Palliative care, under optimal circumstances.
I work as a palliative care NP on an inpatient consult team at an academic medical center in Massachusetts. In the best of times, palliative care teams are exemplars of interdisciplinary functioning. According to nationally accepted consensus reports, since palliative care is holistic in nature, it must be administered by a team that can address the multidimensional elements of suffering for both patients and families in the setting of serious or life-limiting illness.
In my experiences on two interdisciplinary palliative care teams, we were damn strong together. We met each morning to divvy up the workload; around the crowded table were NPs, physicians, chaplains, social workers, sometimes a pharmacist or a librarian, and a bevy of rotating students of all disciplines. On the table was often food: from someone’s garden, our own kitchens, or the grocery store bakery.
A ‘thread of lightheartedness’ amidst the heaviness.
The work was seemingly endless (as many people as there were around the table, there were scores more patient consults), and the situations were heavy and complex. We took our work seriously because the situations we waded into day after day were often worst-case scenarios for our patients and their families.
But there was also a thread of lightheartedness that ran through the days and weeks. We prioritized team and clinician wellness, and often laughter was the centerpiece of the table. We strategized together, cried and fretted about our patients, roared or seared in frustration, and yes, we watched funny cat videos to keep the balance of energy from tipping too far into the dark realm.
With the loss of a team’s shared rituals, a ‘fractured’ sense of purpose.
When the COVID-19 surge hit last spring, we could no longer sit in the crowded, laughter-filled room for our meetings. We donned masks and had our meeting via video conference from separate or socially distanced spaces. When the peak came, we dropped the intentional wellness exercises. Watching funny videos felt inappropriate. The fear that one of us might get the virus stiffened the team to one another; we put our heads down, did the work we did not always recognize, and then went home to rinse off the day to protect our families from us.
With hindsight’s perspective, I can see now that without the scaffolding of the team and the intentionality of team wholeness, our group struggled and the team fractured apart. For me, the spring in my step faltered and I felt isolated and graceless in my work.
An improvised ritual of connection.
One day, I was assigned a patient who was dying from congestive heart failure on a COVID unit and whose family had elected to change to comfort-focused care the night before. The plan was to discontinue her BiPAP mask and give her comfort medications if she needed them, allowing her death to come naturally.
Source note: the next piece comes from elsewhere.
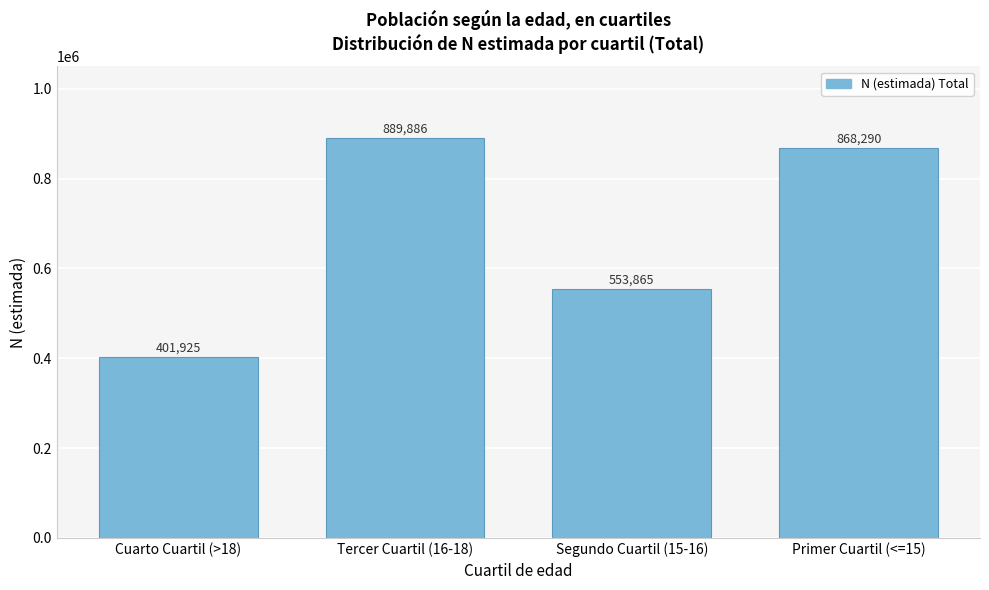

Reading right to left, list all the values displayed in this chart.

868290	553865	889886	401925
As I approached the room, I saw that her nurse (who was in full PPE) had a panic-stricken look in her eyes. She hadn’t considered having the comfort medications ready and the patient was struggling to breathe after the BiPAP mask had been taken down. Since it was a COVID-positive isolation unit and we were preserving PPE, there was no family present and I was not permitted to enter the room. Together, we quickly got orders written and medications administered so that the patient was more comfortable.
I felt grateful that I had serendipitously arrived with the skills needed to help the patient. As I turned to say goodbye to the nurse and leave the unit, I saw that she was crying. When I asked her what was wrong, she told me that she felt distressed by the fact that the patient was dying alone and that she didn’t have time to be with her. At that moment, she looked to me like a warrior in her PPE. My instinct was to give her a hug or to put my arm on her shoulder, neither of which was permissible.
I looked down and saw her hospital-worn clogs and my own next to hers. I told her she was a warrior and that she was an excellent nurse doing the best she could in an impossible situation. Then I told her that I was going to kick her clog with mine because I could not hug her and I wanted to physically console her and connect with her in some way.
She nodded assent, and I gently kicked her clog with mine. However limited as a gesture, the kick connected us in some way, and I thought of it as a kind of spiritual care for us both. I don’t know if that experience or the peculiar “clog kick” remains in the mind of that warrior nurse, but it does in mine. In times like this pandemic, we need to adapt our definition of excellent patient care and team wellness and unearth new ways to band together. I haven’t kicked anyone else’s clog since that day, but have reflected on the experience at length.
Our patient died later that day, comfortable but alone in her private room on the seventh floor.
By Sarah Rossmassler, DNP, ANP-BC, AGPCNP-BC, ACHPN, assistant professor, MGH Institute of Health Professions, Boston, MA, and a nurse practitioner in palliative care at Baystate Medical Center, Springfield, MA.